SOLOPOS.COM - Ilustrasi industri tekstil dan produk tekstil. (Bisnis-Nurul Hidayat)

Gelombang pemutusan hubungan kerja (PHK) menghantam industri tekstil dan produk tekstil di banyak daerah, termasuk di Jawa Tengah. Catatan Asosiasi Pengusaha Indonesia (Apindo) Jawa Tengah menunjukkan PHK di industri tekstil di Jawa Tengah masih berlanjut hingga 2024 ini.

Apindo menyebut para pengusaha telah berusaha tidak ada PHK, tapi kenyataan menunjukkan mereka tak bisa menghindari PHK. Apindo Jawa Tengah menyatakan industri tekstil dan produk tekstil, termasuk alas kaki, saat ini memang dalam masa sulit.

Promosi 204,8 Juta Suara Diperebutkan, Jawa adalah Kunci

Penyebab mendasar pukulan hebat yang dialami industri tekstil dan produk tekstil adalah impor legal dan ilegal yang marak. Daya saing yang kurang juga penyebab mendasar sebagian pabrik tekstil tumbang.

Pabrik tekstil mengimpor bahan baku dengan harga dolar Amerika Serikat dan kini nilai tukar dolar Amerika Serikat terus meningkat dibandingkan rupiah. Ini menimbulkan biaya produksi lebih mahal sehingga menurunkan daya saing.

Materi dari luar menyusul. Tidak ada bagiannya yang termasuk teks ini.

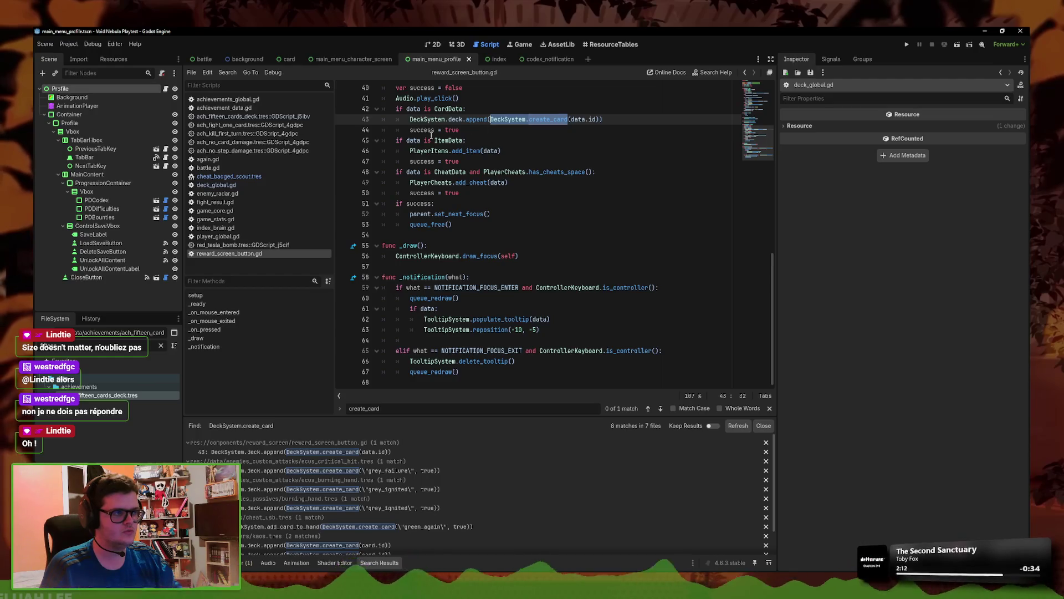
click(240, 185)
click(491, 193)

Kondisi tersebut memprihatinkan mengingat industri tekstil merupakan sektor padat karya yang berperan krusial di Indonesia. Industri ini tidak hanya menyerap banyak tenaga kerja, tetapi juga berkontribusi dalam memenuhi kebutuhan sandang, menyumbang devisa negara, dan mendorong pertumbuhan ekonomi.

Masalah internal industri tekstil berkaitan dengan efisiensi produksi. Sejak awal industri tekstil dan produk tekstil di Indonesia memiliki fondasi lemah. Ketergantungan yang tinggi pada bahan mentah dan bahan baku impor serta mesin-mesin tekstil yang didatangkan dari luar negeri membuat industri tersebut sangat rentan.

Keunggulan kompetitif biaya tenaga kerja murah kini memudar seiring meningkatnya posisi tawar serikat pekerja. Beberapa pabrik tekstil di Indonesia memilih strategi memindahkan operasional ke daerah-daerah dengan upah minimum yang lebih rendah untuk mengurangi biaya produksi.

Industri tekstil semakin tidak sehat karena efisiensi hanya sebatas upah buruh. Upah minimum yang naik signifikan setiap tahun berdampak serius pada industri padat karya yang mengalami penurunan order.

Ini berkelindan dengan gejolak geopolitik global ditambah serbuan barang impor dengan harga yang jauh lebih murah ketimbang produk dalam negeri. Salah satu upaya mendukung keberlangsungan industri tekstil adalah revitalisasi segi regulasi atau produksi tekstil.

Perlu kebijakan khusus dalam penetapan upah minimum di sektor industri padat karya yang mempertimbangkan produktivitas. Penetapan upah minimum jangan lagi berdimensi politis. Para pemangku kepentingan harus memikirkan kondisi khusus industri padat karya yang berbeda dengan industri padat modal.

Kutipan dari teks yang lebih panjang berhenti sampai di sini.